Over the past twenty years, Sheard has made numerous cultural ‘pilgrimages’ to the heartland of each tradition; further, and rarer still, as a non-Chinese artist, Sheard has been a Distinguished Mentor at one of the country’s most prestigious academic institutions in Beijing, The Central Academy of Fine Art, where he has become familiar with ink painters and scholars on the subjects. With the wonder of an outsider’s perspective (and especially an outsider with little appetite for affectation), the melding of tradition with the quotidian, that is brush and ink in the practice of calligraphy, while at the same time being part of a hallowed tradition of ink brush painting, “means that the Chinese viewer is closer to painting than most Western viewers who have never held a brush, certainly not as a regular or daily practice.” (Sheard)

- - -

● REQUIRED WORK: According to the passage, at which Beijing institution has Sheard been a Distinguished Mentor?

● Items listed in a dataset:
- - -

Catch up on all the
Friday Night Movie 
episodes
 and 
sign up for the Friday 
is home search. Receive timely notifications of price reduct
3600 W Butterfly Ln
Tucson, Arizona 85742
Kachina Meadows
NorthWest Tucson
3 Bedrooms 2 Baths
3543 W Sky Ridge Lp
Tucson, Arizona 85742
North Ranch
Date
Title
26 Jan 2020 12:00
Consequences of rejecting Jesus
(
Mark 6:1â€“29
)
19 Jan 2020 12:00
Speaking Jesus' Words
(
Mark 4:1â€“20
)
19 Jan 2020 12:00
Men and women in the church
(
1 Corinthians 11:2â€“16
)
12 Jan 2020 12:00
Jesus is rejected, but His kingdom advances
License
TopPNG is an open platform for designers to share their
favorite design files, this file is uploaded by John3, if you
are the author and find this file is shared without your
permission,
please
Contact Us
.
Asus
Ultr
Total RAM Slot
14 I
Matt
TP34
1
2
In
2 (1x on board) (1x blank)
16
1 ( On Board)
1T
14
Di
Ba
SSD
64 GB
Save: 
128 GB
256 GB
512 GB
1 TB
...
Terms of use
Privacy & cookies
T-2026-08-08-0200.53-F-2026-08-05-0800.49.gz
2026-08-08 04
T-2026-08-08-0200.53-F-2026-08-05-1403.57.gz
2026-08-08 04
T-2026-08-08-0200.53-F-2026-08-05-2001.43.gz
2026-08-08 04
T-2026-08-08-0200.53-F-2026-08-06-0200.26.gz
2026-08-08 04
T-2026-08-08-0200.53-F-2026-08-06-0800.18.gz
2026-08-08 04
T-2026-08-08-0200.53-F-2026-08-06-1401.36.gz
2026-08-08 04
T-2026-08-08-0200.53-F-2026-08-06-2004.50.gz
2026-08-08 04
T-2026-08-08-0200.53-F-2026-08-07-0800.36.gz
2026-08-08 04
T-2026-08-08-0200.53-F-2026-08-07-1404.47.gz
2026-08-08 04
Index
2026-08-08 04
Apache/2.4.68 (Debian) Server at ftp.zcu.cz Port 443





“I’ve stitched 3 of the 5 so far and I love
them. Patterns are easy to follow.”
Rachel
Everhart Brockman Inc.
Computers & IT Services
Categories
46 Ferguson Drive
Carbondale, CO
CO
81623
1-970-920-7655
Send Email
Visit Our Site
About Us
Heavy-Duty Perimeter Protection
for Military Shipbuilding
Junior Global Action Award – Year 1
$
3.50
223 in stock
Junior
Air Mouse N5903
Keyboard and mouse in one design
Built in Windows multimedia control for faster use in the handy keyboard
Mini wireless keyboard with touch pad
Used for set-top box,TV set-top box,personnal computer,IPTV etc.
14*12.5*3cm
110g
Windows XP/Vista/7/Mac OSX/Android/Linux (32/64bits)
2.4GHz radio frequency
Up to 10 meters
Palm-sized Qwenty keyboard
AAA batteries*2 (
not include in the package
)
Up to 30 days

- - -

● ANSWER SECTION: The Central Academy of Fine Art.